REQUIRED WORK: Return, exactly and in full, the lines of the records below starting at the one with "private static final int MAX_POOL_SIZE" and ending at the one with "protected final static", and no other lines.

+===+

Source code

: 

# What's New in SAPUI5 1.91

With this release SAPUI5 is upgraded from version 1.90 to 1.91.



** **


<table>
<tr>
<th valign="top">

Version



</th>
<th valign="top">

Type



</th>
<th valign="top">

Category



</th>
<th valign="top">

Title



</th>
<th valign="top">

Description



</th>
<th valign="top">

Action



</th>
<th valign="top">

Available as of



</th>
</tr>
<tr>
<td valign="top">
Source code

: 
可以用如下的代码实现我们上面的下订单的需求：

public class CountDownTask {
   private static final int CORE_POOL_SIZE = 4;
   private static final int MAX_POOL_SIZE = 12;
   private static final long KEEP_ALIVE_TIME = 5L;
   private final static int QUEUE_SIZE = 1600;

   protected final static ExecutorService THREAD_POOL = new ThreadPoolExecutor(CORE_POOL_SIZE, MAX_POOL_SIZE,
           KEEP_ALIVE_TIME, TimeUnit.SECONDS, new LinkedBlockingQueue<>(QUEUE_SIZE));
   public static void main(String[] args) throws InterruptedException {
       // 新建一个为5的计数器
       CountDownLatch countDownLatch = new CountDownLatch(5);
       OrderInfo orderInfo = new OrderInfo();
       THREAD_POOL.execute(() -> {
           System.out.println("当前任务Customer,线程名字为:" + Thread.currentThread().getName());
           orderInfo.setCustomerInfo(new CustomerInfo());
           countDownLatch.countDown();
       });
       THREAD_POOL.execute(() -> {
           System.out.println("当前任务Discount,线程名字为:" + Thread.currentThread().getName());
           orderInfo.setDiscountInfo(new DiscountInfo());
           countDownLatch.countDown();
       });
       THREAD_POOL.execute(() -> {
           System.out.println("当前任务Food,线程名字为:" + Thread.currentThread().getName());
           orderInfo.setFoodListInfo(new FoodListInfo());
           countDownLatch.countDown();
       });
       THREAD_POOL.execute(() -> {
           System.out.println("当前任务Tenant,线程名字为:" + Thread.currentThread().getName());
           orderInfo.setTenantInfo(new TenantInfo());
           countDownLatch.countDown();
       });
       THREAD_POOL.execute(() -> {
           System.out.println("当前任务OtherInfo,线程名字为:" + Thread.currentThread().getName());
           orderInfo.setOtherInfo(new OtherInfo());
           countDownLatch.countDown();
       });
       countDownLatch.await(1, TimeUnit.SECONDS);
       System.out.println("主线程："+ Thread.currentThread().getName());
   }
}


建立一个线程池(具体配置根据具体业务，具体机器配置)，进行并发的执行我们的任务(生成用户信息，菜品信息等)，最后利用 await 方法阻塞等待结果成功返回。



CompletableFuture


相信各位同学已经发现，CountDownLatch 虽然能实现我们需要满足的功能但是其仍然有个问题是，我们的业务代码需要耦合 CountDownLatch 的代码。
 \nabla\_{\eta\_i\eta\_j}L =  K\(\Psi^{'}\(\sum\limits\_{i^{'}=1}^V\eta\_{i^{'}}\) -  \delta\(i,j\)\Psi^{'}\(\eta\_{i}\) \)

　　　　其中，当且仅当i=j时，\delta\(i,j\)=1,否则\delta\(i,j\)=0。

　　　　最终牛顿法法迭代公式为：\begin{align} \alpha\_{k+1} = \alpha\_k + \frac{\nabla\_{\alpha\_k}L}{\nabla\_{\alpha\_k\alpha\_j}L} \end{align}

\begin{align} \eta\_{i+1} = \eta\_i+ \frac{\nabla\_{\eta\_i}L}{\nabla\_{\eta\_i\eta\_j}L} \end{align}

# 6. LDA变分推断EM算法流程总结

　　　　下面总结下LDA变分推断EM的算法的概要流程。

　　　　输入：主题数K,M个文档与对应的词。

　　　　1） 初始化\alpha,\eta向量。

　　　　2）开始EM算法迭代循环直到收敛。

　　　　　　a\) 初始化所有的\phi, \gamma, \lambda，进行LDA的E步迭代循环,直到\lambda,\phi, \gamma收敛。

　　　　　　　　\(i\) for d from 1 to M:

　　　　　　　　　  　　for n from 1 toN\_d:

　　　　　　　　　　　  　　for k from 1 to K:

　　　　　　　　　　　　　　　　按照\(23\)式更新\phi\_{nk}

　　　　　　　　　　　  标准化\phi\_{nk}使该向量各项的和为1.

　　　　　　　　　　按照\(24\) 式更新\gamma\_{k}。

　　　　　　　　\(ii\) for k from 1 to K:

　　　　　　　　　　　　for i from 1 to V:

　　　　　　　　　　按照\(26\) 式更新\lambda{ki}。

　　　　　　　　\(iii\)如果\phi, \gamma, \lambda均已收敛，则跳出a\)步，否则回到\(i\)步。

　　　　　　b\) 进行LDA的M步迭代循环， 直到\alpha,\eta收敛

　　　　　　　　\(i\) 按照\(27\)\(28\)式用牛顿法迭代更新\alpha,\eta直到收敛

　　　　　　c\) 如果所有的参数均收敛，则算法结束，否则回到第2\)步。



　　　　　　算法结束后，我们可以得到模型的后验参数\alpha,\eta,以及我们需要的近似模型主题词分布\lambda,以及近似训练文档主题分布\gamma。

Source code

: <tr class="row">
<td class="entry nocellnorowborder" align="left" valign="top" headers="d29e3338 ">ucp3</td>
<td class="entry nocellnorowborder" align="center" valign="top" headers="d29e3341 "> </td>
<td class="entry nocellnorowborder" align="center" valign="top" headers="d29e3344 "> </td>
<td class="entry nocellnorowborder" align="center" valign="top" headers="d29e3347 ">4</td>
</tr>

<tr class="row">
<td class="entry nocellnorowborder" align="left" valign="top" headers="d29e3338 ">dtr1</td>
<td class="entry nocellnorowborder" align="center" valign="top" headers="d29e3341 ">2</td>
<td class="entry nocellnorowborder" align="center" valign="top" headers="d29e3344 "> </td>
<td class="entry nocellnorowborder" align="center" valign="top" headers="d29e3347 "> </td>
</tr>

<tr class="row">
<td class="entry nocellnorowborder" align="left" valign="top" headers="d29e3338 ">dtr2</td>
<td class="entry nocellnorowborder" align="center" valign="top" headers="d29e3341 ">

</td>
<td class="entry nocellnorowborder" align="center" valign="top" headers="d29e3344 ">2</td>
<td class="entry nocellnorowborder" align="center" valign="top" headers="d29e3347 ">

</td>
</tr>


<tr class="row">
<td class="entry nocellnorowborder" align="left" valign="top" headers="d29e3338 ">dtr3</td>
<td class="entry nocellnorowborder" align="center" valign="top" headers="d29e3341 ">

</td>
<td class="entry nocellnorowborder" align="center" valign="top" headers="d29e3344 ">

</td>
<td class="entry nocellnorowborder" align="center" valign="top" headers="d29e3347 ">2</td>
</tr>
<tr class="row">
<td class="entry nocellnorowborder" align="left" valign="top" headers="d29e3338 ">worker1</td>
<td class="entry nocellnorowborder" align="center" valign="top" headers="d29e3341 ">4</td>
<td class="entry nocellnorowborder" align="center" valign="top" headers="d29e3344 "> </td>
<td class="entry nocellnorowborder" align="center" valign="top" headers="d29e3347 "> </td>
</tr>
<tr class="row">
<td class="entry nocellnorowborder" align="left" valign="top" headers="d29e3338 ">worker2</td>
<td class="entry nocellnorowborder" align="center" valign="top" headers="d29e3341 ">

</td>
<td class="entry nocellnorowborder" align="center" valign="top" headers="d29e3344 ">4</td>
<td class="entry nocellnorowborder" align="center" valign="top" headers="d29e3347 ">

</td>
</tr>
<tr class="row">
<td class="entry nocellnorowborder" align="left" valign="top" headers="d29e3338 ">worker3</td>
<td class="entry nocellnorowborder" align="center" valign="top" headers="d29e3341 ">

+===+

WRITTEN SOLUTION:
   private static final int MAX_POOL_SIZE = 12;
   private static final long KEEP_ALIVE_TIME = 5L;
   private final static int QUEUE_SIZE = 1600;

   protected final static ExecutorService THREAD_POOL = new ThreadPoolExecutor(CORE_POOL_SIZE, MAX_POOL_SIZE,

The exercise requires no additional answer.